_PROMPT 1_
Repeat everything from "- Ranking (Scoring): score" down to "not investment advice." in the post on stock screening, word for word.
_PROMPT 2_
In the post on stock screening, what does the ranking stage do with the stocks that survive screening?

_TEXT PROVIDED_
↓↓↓

If you have ever wondered how a system can take a huge list of stocks and quickly produce a “Top 10,” the approach is refreshingly simple.
It is a filter first, then rank system.
It looks at a big list of stocks and does two things:
- Screening (Pass/Fail): eliminate stocks that do not meet minimum “financial health + dividend quality” rules.
- Ranking (Scoring): score the survivors and pick the 10 highest-scoring.
Think of it like interviewing candidates:
- First you check if they meet the minimum requirements.
- Then you rank the qualified ones and hire the top 10.
In this post you will learn:
- How a screener builds its starting list.
- What numbers it pulls for each stock.
- The pass/fail rules that eliminate stocks.
- How scoring works (and why “too much yield” can be a bad sign).
- How the Top 10 is produced.
This post explains the algorithm in plain English. It is not investment advice.
1. The big idea: a two-stage system
A screener that uses this method separates the job into two stages on purpose:
- The screening stage keeps obvious “bad fits” out of the pool.
- The ranking stage compares the remaining “good enough” candidates.
This is how you avoid a common trap:
If you only rank by dividend yield, you often end up promoting “yield traps” (stocks with scary-looking fundamentals and a yield that is high because the price dropped).
2. Step 1: build the starting list (the “universe”)
Before anything can be scored, the system needs a list of tickers to consider.
Instead of manually typing hundreds of symbols, a screener can start from broad market lists (and, for example, it can include Canadian tickers too). From there it works through the tickers one by one.
The important point:
- The starting list is deliberately wide.
- The strictness comes later (in the screening rules).
3. Step 2: gather the key numbers for each stock
For each stock in the universe, the system pulls a small set of common fundamentals.
At a minimum, it looks at:
- Dividend yield (cash dividend relative to stock price)
- P/E ratio (a quick “price vs earnings” valuation check)
- Payout ratio (how much of earnings the company pays out as dividends)
- Debt-to-equity (a basic measure of leverage)
Optionally (if enabled), it can also pull:
- ROIC
- Free cash flow yield
ROIC (return on invested capital) is a simple “business quality” check: it estimates how efficiently the company turns the capital it uses (debt + equity tied up in the business) into operating profit.
Free cash flow yield is a cash-based valuation check: it compares the company’s free cash flow (cash from operations minus capital spending) to its price, so higher yield generally means you are getting more cash generation for what you pay.
These are the same kinds of numbers you already see on most finance sites.
4. Step 3: apply the “must-pass” rules (mandatory criteria)
This is the strict part.

↑↑↑

_DATA_
↓↓↓

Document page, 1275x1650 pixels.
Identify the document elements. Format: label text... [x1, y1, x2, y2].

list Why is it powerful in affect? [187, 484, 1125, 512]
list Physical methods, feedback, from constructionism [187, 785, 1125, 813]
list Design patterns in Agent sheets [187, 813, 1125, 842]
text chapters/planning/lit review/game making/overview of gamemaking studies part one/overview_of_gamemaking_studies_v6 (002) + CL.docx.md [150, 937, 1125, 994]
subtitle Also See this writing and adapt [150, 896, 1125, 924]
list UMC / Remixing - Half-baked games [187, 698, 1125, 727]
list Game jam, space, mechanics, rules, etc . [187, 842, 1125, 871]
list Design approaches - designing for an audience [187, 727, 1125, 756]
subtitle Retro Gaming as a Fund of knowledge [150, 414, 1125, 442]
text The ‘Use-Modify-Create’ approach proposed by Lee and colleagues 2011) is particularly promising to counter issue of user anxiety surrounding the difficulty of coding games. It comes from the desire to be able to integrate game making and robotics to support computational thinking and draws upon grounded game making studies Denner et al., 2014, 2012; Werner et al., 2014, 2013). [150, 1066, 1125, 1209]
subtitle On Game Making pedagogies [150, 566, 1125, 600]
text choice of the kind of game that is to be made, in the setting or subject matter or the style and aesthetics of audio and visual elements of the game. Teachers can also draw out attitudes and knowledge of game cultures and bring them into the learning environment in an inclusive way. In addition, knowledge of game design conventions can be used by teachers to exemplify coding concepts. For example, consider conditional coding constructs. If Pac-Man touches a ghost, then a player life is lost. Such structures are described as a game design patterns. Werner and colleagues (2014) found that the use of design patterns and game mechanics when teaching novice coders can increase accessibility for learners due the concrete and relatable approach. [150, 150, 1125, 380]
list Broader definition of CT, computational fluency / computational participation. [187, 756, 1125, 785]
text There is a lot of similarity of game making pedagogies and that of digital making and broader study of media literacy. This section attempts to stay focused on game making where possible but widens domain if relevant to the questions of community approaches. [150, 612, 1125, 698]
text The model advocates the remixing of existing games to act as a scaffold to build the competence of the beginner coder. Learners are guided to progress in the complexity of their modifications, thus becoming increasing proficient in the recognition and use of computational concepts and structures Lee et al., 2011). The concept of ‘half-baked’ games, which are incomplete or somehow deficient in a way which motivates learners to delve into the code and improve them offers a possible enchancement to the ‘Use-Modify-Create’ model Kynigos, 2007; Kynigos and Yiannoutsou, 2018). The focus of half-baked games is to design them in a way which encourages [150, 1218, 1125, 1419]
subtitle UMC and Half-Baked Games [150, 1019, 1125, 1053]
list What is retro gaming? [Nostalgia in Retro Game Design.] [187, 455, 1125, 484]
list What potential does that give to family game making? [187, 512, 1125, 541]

↑↑↑

_COMPLETE OUTPUT 1_
- Ranking (Scoring): score the survivors and pick the 10 highest-scoring.
Think of it like interviewing candidates:
- First you check if they meet the minimum requirements.
- Then you rank the qualified ones and hire the top 10.
In this post you will learn:
- How a screener builds its starting list.
- What numbers it pulls for each stock.
- The pass/fail rules that eliminate stocks.
- How scoring works (and why “too much yield” can be a bad sign).
- How the Top 10 is produced.
This post explains the algorithm in plain English. It is not investment advice.

_COMPLETE OUTPUT 2_
It scores them and picks the 10 highest-scoring.